X-Men 3: The Last Stand left such a bad after-taste that I had to go see Over The Hedge again just to get back on track.
The track record for this summer has been pretty ugly. Out of all the summer blockbusters I’ve seen thus far—Mission: Impossible 3, The Da Vinci Code, Poseidon (which has the distinction of being the worst film of the year), Over the Hedge and now X-Men 3, the only memorable blockbuster was Hedge, the animated film about animals stuck in suburbia. So far, the summer blockbuster season hasn’t impressed me much.
The X-Men franchise should go out with a bang, and if this latest installment is said to be the last, well, it definitely went out with a limp fizzle. The first two films were strong efforts, and X2 United was considered by many to be one of the best films of that year. So the franchise has quite a track record to uphold. When news came that Brett Ratner was directing the third installment and not Bryan Singer, it left unease in many fan’s hearts such as myself. Well, unfortunately, our expectations for Ratner we’re met and he proves time and time again that he is incompetent; he’s more in it for celebrity status than actually being a good director. Scenes in X3 feel so ill-prepared and thrown together at the last minute that you wonder if Ratner spends more time using up his monthly VIP passes to the Playboy Mansion than actually prepping for a scene in a film he’s directing.
Brett Ratner gives directors a bad name.
Forgive my rant on him. Back to the topic.
The major problem with the X-Men movies have always been the overload of characters. So it seems the filmmakers wanted to clear the overstuffed screen, follow modern film conventions and have just one archetype of each character. So the film, at its core structure, almost feels like a roll call—we can only have one room for a femme fatale so now that Jean Grey is the saucy Phoenix, off you go Mystique! We can only have one brooding leading man, so off you go Cyclops and welcome to your new seat, Wolverine! Too many smart mutants so let’s kill off Professor X and give the expository lines to Beast! Brett Ratner, who is so stupid that he completely trashed the idea these films are ensemble pieces. Instead, he and his writers give most of the work to Halle Berry (fresh Oscar clout), Huge Jackman (box office draw) and Sir Ian McKellan (for panache and his popularity thanks to a little film about a Renaissance man and his codes).

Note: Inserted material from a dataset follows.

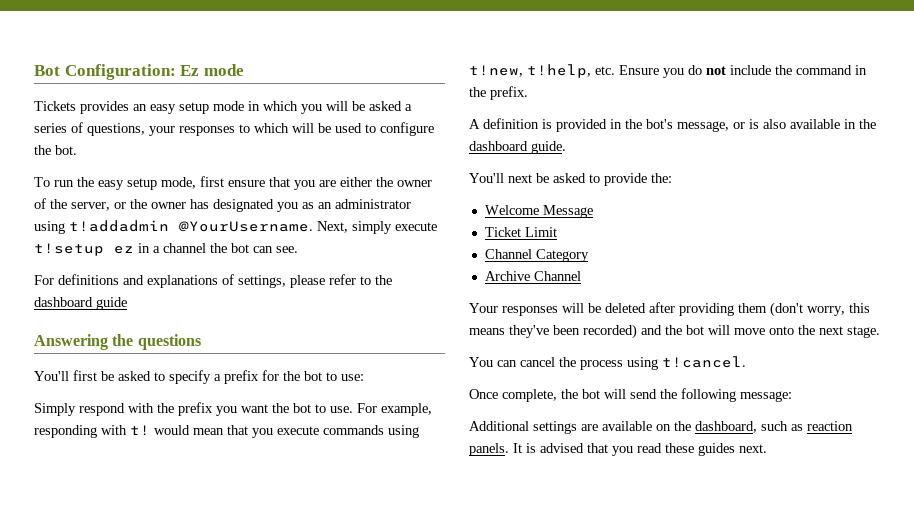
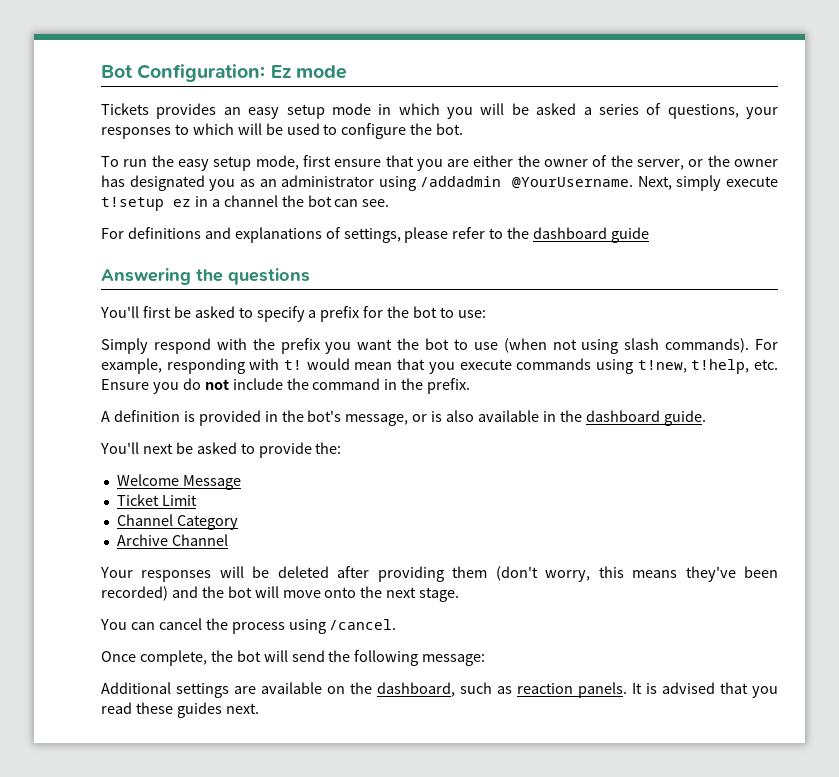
[69,220,169,232] t!addadmin -> [420,176,502,187] /addadmin
[330,406,353,413] use. -> [473,338,750,354] use (when not using slash commands).
[662,356,746,368] t!cancel. -> [329,619,397,630] /cancel.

There are wonderful themes and issues in X-Men 3 that could have been beautifully drawn out, reflecting today’s hot-button issues such as immigration, citizenship and homogenizing society. Instead, Ratner resolves to “orange fireball cinema.” Nothing is really accomplished. The issues of acceptance, differences and diplomacy are brought to the table and are just left there to rot while we marvel at the CGI, which were downright unimpressive. A good amount of the film takes place in San Francisco but the city streets sure didn’t look or feel like San Francisco. All the effects felt as real as an XBOX 360 demonstration. It’s clean, no doubt, but its still just pixels on a screen. Nothing really comes to life.
Characters are wasted for the sake of eye candy, which is a common trait found in most of Ratner’s cinematic fumbles. It’s too bad too, because to his credit, he delivered a pretty good first act. It just goes down hill from there.
The last scene in the film is supposed to give you hope. Instead you groan at the possibility of a fourth film. And at the tail end of the credits (if you sat through it) is a scene that solidifies the notion of a fourth film. One can only pray.
This could have been an excellent film due to its premise. Instead, it ends up being rather . . . X-traneous.